WHAT IS EXPECTED
Write out, exactly and only, the lines that run from the top of the records to the line with "11: (406, 256, 16.35)". Include both ends; exclude pictures.

Saved data entries
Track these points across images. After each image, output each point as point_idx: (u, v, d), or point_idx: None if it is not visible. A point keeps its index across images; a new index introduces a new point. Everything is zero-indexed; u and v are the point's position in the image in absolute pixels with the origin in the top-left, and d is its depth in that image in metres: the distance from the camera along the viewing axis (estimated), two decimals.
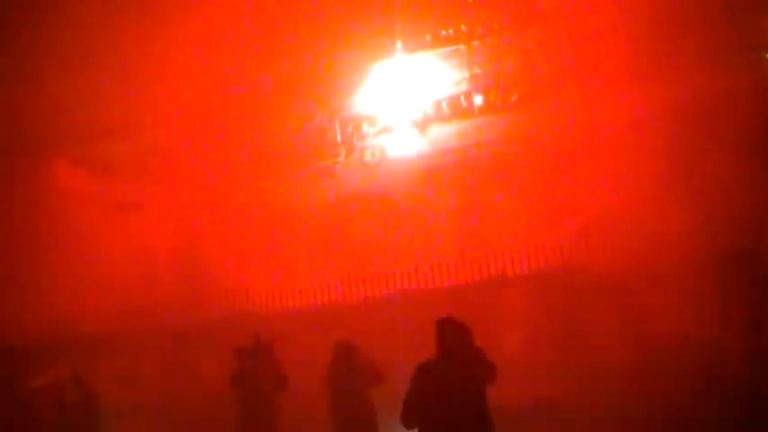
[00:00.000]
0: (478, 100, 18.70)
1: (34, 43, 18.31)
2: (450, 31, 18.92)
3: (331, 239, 17.53)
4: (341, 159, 18.94)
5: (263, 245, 17.24)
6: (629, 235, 14.03)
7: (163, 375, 15.11)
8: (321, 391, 11.32)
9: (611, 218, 14.58)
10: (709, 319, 12.05)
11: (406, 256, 16.35)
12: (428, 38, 19.07)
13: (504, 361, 8.27)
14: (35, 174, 18.68)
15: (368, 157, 18.81)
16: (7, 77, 18.33)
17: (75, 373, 13.66)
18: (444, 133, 18.61)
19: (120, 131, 18.84)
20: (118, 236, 17.39)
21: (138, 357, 15.18)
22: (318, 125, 19.26)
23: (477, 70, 18.55)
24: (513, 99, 18.25)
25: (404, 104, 19.02)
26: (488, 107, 18.57)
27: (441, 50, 18.86)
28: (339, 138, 19.25)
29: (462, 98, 18.78)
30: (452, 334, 7.96)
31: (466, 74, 18.62)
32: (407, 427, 8.01)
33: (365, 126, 19.16)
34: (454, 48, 18.76)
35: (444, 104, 18.91)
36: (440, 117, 18.89)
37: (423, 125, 18.87)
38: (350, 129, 19.27)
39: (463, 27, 18.83)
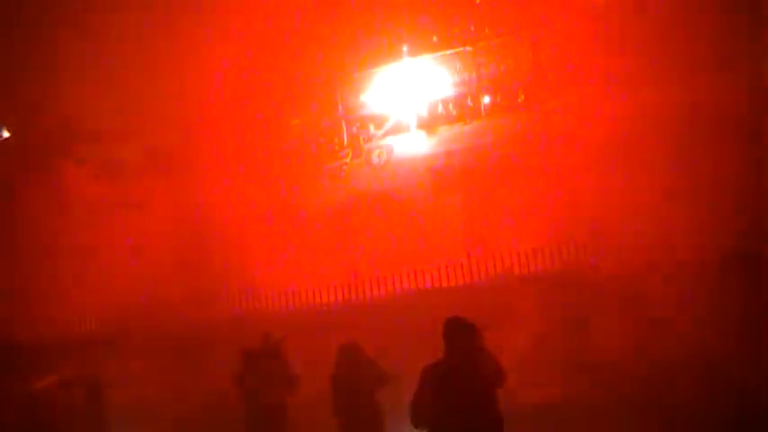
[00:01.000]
0: (485, 101, 18.71)
1: (41, 47, 18.41)
2: (458, 33, 18.93)
3: (338, 240, 17.55)
4: (348, 160, 18.97)
5: (270, 245, 17.26)
6: (634, 236, 14.00)
7: (169, 375, 15.11)
8: (327, 391, 11.30)
9: (617, 219, 14.55)
10: (713, 322, 12.03)
11: (413, 256, 16.34)
12: (435, 39, 19.10)
13: (510, 362, 8.27)
14: (41, 175, 18.76)
15: (375, 158, 18.84)
16: (15, 80, 18.44)
17: (82, 374, 13.70)
18: (451, 135, 18.63)
19: (127, 133, 18.91)
20: (124, 236, 17.44)
21: (145, 357, 15.19)
22: (326, 126, 19.31)
23: (484, 72, 18.55)
24: (519, 100, 18.27)
25: (411, 106, 19.04)
26: (495, 108, 18.59)
27: (448, 52, 18.87)
28: (346, 139, 19.29)
29: (469, 99, 18.81)
30: (460, 333, 7.94)
31: (473, 75, 18.63)
32: (417, 426, 8.00)
33: (372, 127, 19.19)
34: (461, 49, 18.77)
35: (451, 106, 18.94)
36: (446, 118, 18.91)
37: (429, 126, 18.90)
38: (356, 130, 19.30)
39: (470, 29, 18.86)
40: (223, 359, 12.77)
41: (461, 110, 18.88)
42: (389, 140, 18.99)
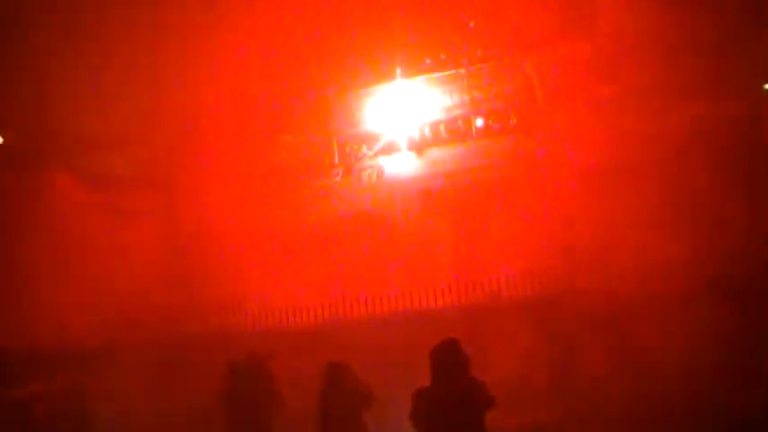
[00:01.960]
0: (477, 123, 18.74)
1: (35, 55, 18.38)
2: (450, 55, 18.98)
3: (326, 259, 17.53)
4: (338, 179, 18.95)
5: (259, 261, 17.20)
6: (624, 262, 14.04)
7: (155, 388, 15.01)
8: (312, 409, 11.23)
9: (607, 244, 14.59)
10: (700, 349, 12.06)
11: (402, 277, 16.33)
12: (428, 61, 19.14)
13: (496, 386, 8.26)
14: (32, 184, 18.67)
15: (365, 178, 18.82)
16: (8, 89, 18.39)
17: (69, 385, 13.62)
18: (442, 156, 18.65)
19: (118, 143, 18.87)
20: (114, 248, 17.35)
21: (131, 370, 15.09)
22: (317, 144, 19.29)
23: (476, 94, 18.59)
24: (511, 123, 18.31)
25: (402, 126, 19.06)
26: (486, 131, 18.62)
27: (440, 74, 18.92)
28: (337, 158, 19.28)
29: (460, 121, 18.83)
30: (448, 361, 7.94)
31: (465, 97, 18.67)
32: None
33: (363, 147, 19.19)
34: (453, 71, 18.81)
35: (442, 127, 18.95)
36: (438, 140, 18.92)
37: (421, 147, 18.91)
38: (348, 149, 19.30)
39: (463, 51, 18.90)
40: (209, 374, 12.71)
41: (453, 131, 18.88)
42: (380, 160, 18.98)
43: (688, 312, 12.64)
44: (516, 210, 16.90)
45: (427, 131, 19.02)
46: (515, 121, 18.29)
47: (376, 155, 19.08)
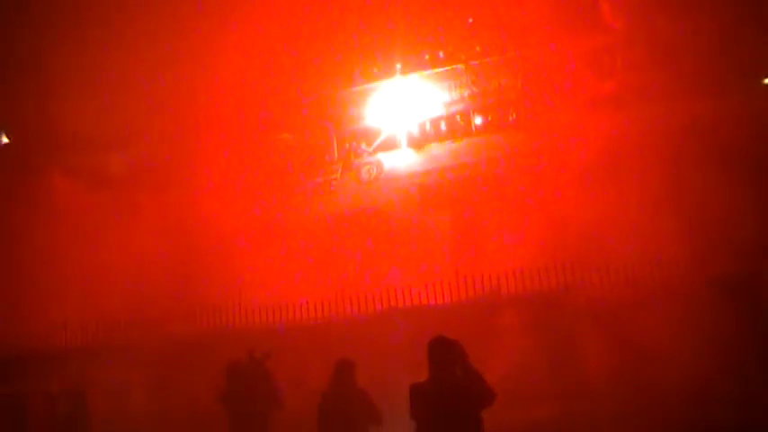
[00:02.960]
0: (476, 119, 18.76)
1: (34, 55, 18.40)
2: (449, 51, 18.99)
3: (326, 255, 17.55)
4: (338, 176, 18.98)
5: (258, 258, 17.22)
6: (623, 257, 14.06)
7: (154, 387, 15.04)
8: (310, 409, 11.18)
9: (606, 240, 14.60)
10: (700, 344, 12.07)
11: (401, 273, 16.34)
12: (426, 57, 19.15)
13: (495, 381, 8.27)
14: (31, 183, 18.70)
15: (364, 174, 18.85)
16: (7, 89, 18.42)
17: (67, 383, 13.64)
18: (441, 152, 18.67)
19: (118, 143, 18.87)
20: (112, 247, 17.36)
21: (130, 369, 15.10)
22: (316, 141, 19.32)
23: (476, 90, 18.61)
24: (511, 119, 18.33)
25: (402, 123, 19.08)
26: (486, 127, 18.64)
27: (439, 70, 18.93)
28: (336, 154, 19.30)
29: (460, 117, 18.85)
30: (445, 354, 7.95)
31: (464, 93, 18.68)
32: None
33: (363, 144, 19.22)
34: (452, 67, 18.83)
35: (442, 123, 18.98)
36: (437, 136, 18.94)
37: (420, 144, 18.93)
38: (347, 146, 19.33)
39: (461, 47, 18.93)
40: (209, 372, 12.71)
41: (452, 127, 18.91)
42: (380, 156, 19.01)
43: (687, 310, 12.63)
44: (515, 206, 16.93)
45: (427, 127, 19.03)
46: (515, 116, 18.31)
47: (375, 151, 19.11)
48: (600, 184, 15.69)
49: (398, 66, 19.24)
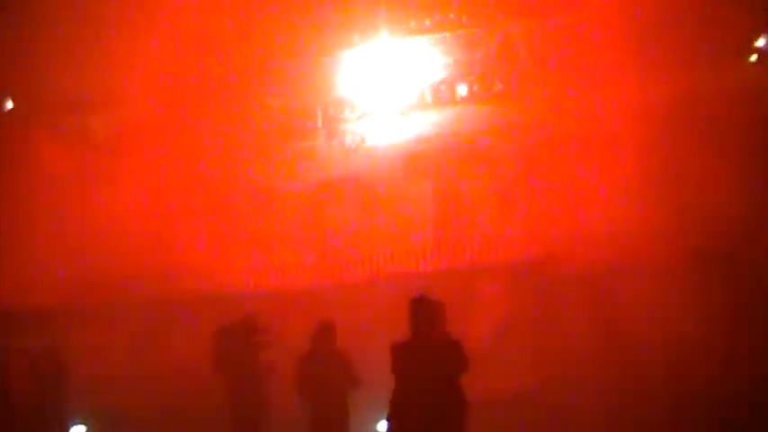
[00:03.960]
0: (461, 89, 18.72)
1: (7, 12, 18.15)
2: (436, 20, 18.91)
3: (307, 221, 17.57)
4: (320, 142, 18.92)
5: (239, 223, 17.21)
6: (605, 229, 14.16)
7: (134, 349, 15.05)
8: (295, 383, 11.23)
9: (589, 212, 14.70)
10: (682, 317, 12.21)
11: (382, 240, 16.39)
12: (413, 24, 19.06)
13: (475, 350, 8.35)
14: (8, 145, 18.55)
15: (348, 141, 18.80)
16: None
17: (48, 344, 13.63)
18: (426, 121, 18.62)
19: (100, 104, 18.73)
20: (93, 208, 17.29)
21: (110, 330, 15.11)
22: (300, 107, 19.24)
23: (461, 59, 18.56)
24: (496, 90, 18.30)
25: (386, 90, 19.01)
26: (471, 97, 18.61)
27: (425, 37, 18.85)
28: (320, 121, 19.23)
29: (445, 86, 18.80)
30: (425, 314, 8.02)
31: (450, 62, 18.63)
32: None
33: (347, 110, 19.14)
34: (439, 35, 18.76)
35: (427, 92, 18.91)
36: (422, 104, 18.89)
37: (405, 112, 18.88)
38: (331, 112, 19.26)
39: (450, 15, 18.85)
40: (189, 335, 12.77)
41: (437, 97, 18.86)
42: (364, 124, 18.96)
43: (671, 283, 12.77)
44: (498, 176, 16.98)
45: (411, 96, 18.97)
46: (500, 87, 18.29)
47: (359, 118, 19.05)
48: (584, 158, 15.78)
49: (384, 32, 19.13)
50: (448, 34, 18.64)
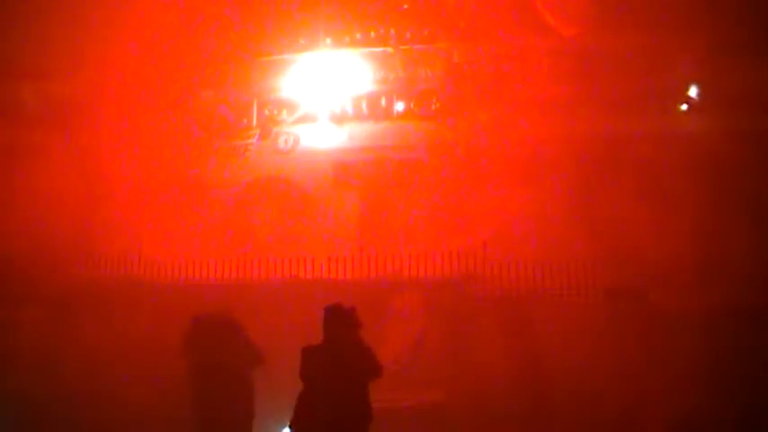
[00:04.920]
0: (398, 104, 18.86)
1: None
2: (380, 33, 19.04)
3: (233, 217, 17.49)
4: (254, 141, 18.87)
5: (162, 212, 17.01)
6: (526, 253, 14.39)
7: (49, 326, 14.74)
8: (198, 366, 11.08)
9: (512, 235, 14.93)
10: (592, 346, 12.46)
11: (305, 244, 16.39)
12: (358, 36, 19.16)
13: (387, 361, 8.41)
14: None
15: (281, 143, 18.78)
16: None
17: None
18: (360, 132, 18.72)
19: (31, 76, 18.36)
20: (16, 186, 16.96)
21: (23, 306, 14.81)
22: (237, 104, 19.18)
23: (402, 75, 18.70)
24: (432, 108, 18.46)
25: (325, 97, 19.05)
26: (406, 113, 18.75)
27: (368, 50, 18.96)
28: (255, 120, 19.18)
29: (383, 100, 18.91)
30: (338, 319, 8.06)
31: (389, 77, 18.76)
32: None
33: (284, 113, 19.13)
34: (381, 49, 18.88)
35: (364, 104, 19.00)
36: (358, 115, 18.97)
37: (340, 120, 18.93)
38: (267, 113, 19.22)
39: (392, 31, 18.98)
40: (105, 318, 12.62)
41: (374, 109, 18.95)
42: (298, 128, 18.96)
43: (585, 312, 13.03)
44: (426, 192, 17.13)
45: (348, 106, 19.04)
46: (436, 106, 18.45)
47: (295, 122, 19.04)
48: (512, 184, 16.04)
49: (328, 40, 19.19)
50: (391, 49, 18.76)
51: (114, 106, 18.01)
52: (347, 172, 18.15)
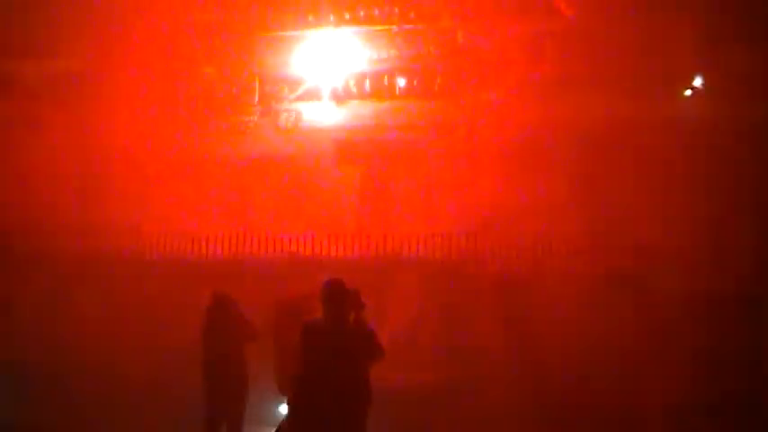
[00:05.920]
0: (401, 82, 18.79)
1: None
2: (385, 11, 18.94)
3: (231, 194, 17.48)
4: (255, 118, 18.82)
5: (162, 187, 16.98)
6: (525, 235, 14.39)
7: (48, 299, 14.74)
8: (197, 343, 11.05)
9: (512, 216, 14.92)
10: (592, 327, 12.47)
11: (304, 222, 16.37)
12: (361, 14, 19.06)
13: (386, 340, 8.38)
14: None
15: (282, 120, 18.73)
16: None
17: None
18: (362, 110, 18.67)
19: (35, 53, 18.32)
20: (22, 156, 16.95)
21: (26, 280, 14.82)
22: (239, 81, 19.11)
23: (405, 53, 18.63)
24: (435, 88, 18.41)
25: (327, 75, 18.98)
26: (409, 91, 18.69)
27: (371, 28, 18.87)
28: (257, 97, 19.13)
29: (385, 78, 18.85)
30: (339, 296, 7.99)
31: (392, 55, 18.68)
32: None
33: (285, 90, 19.06)
34: (385, 27, 18.80)
35: (367, 82, 18.94)
36: (360, 93, 18.92)
37: (342, 99, 18.88)
38: (269, 90, 19.16)
39: (396, 9, 18.90)
40: (104, 291, 12.62)
41: (376, 87, 18.90)
42: (300, 106, 18.90)
43: (583, 296, 13.03)
44: (426, 172, 17.10)
45: (351, 84, 18.98)
46: (440, 84, 18.39)
47: (296, 99, 18.99)
48: (514, 165, 15.99)
49: (331, 17, 19.09)
50: (394, 27, 18.68)
51: (115, 81, 17.92)
52: (348, 150, 18.10)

THE ANSWER
Track these points across images. After each image, output each point as point_idx: (u, v, d), or point_idx: None if it is not visible. A point keeps its index across images; a new index introduces a new point. Everything is zero-indexed; u and v are the point's position in the image in absolute pixels with the origin in the top-left, and d is its depth in that image in metres: the distance from the camera along the viewing axis (estimated), two decimals.
[00:00.000]
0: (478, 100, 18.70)
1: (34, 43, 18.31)
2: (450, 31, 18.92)
3: (331, 239, 17.53)
4: (341, 159, 18.94)
5: (263, 245, 17.24)
6: (629, 235, 14.03)
7: (163, 375, 15.11)
8: (321, 391, 11.32)
9: (611, 218, 14.58)
10: (709, 319, 12.05)
11: (406, 256, 16.35)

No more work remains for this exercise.